Saturday, September 16, 2017

I Look From Afar

I often comment on the light motif in Gen 1, but additional to that, there's a sound motif. Not only does Gen 1 narrate light out of darkness, but sound out of silence. The opening scene begins in a state of silence as well as darkness. God breaks the silence by his creative commands and benedictions. 

Sound has a synesthetic quality inasmuch as sound can mimic spacial orientations. Take processional hymns. King's College Chapel recorded "I look from afar". That's an advent hymn. The English lyrics are:

I look from afar: and lo, I see the power of God coming, and a cloud covering the whole earth.

Go ye out to meet him and say: Art thou he that should come to rule thy people Israel?

High and low, rich and poor, one with another: go ye out to meet him and say:

Hear, O thou Shepherd of Israel, thou that leadest Joseph like a sheep: art thou he that should come?

Stir up thy strength and come to rule thy people Israel.

All glory be to the Father, and to the Son, and to the Holy Ghost. Alleluia.

In the recording, the choir begins at the back of the sanctuary. A soloist sings the first line, then the choir responds. Due to the placement of the choir in the huge reverberant sanctuary, it has the effect of hearing the music at a distance. Then, as the choir moves into the sanctuary, approaching the microphone, it creates a musical analogy for the text. At first the observer sees the power of God coming "from afar", like a cloud on the horizon. The heraldic cloud evokes the Shekinah. The implicit imagery is reminiscent of the theophany in Ezekiel 1. From a distance it appears to be a desert storm, but as it draws nearer, it becomes apparent to the prophet that this is no ordinary cloud. 

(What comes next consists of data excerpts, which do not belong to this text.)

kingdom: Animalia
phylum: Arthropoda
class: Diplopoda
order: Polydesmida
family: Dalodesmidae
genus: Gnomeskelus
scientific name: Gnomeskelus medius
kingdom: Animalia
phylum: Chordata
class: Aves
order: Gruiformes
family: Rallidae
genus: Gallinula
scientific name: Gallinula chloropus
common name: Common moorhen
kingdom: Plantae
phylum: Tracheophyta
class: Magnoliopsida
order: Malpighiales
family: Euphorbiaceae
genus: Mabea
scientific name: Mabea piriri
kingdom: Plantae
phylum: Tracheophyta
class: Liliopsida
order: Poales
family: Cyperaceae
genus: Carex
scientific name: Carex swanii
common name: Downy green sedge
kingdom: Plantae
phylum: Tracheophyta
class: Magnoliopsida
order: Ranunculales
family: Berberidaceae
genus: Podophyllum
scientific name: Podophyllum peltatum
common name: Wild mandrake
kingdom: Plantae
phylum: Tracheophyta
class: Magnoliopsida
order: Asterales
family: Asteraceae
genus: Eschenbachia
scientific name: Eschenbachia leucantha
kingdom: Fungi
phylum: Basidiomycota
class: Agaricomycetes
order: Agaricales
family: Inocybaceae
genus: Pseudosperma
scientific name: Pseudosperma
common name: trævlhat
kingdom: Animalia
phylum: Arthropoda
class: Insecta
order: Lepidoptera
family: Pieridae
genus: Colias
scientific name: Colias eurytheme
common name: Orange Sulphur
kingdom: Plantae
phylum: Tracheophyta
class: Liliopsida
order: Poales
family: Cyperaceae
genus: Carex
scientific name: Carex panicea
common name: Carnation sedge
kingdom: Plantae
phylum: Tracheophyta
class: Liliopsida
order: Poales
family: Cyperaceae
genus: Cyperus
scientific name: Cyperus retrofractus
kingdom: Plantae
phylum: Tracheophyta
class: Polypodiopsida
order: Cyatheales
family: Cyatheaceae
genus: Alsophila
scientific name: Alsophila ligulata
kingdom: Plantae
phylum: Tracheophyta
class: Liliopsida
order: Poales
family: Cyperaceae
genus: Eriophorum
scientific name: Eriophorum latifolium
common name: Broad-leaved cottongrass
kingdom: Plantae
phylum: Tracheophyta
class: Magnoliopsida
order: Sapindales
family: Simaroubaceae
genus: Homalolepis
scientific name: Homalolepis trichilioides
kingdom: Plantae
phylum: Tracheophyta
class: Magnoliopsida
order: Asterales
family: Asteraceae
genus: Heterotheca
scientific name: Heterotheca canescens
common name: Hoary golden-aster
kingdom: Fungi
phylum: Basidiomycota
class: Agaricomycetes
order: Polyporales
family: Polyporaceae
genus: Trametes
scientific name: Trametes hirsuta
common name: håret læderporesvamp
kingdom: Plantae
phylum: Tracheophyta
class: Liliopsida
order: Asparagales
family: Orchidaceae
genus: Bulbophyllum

Another example is the same choir singing "Come, Thou Redeemer of the Earth." That's another processional advent hymn. Once again, the choir begins at the back of the sanctuary. The boys sing the first line, with their "angelic" voices wafting upwards and outwards. And once again, the effect mimics the lyrics. Hearing the choir at a distance, then hearing the choir draw near, is like the Redeemer leaving his world to enter ours:

Come, Thou Redeemer of the earth,
And manifest Thy virgin birth,

Forth from His chamber goeth He,
That royal home of purity,
A giant in twofold substance one,
Rejoicing now His course to run.

From God the Father He proceeds,
To God the Father back He speeds;
His course He runs to death and hell,
Returning on God’s throne to dwell.

By the same token, the creation account is like a processional hymn that gradually builds to a climax. And in the Prologue to John's Gospel, the Creator of the world enters the world he made to redeem it.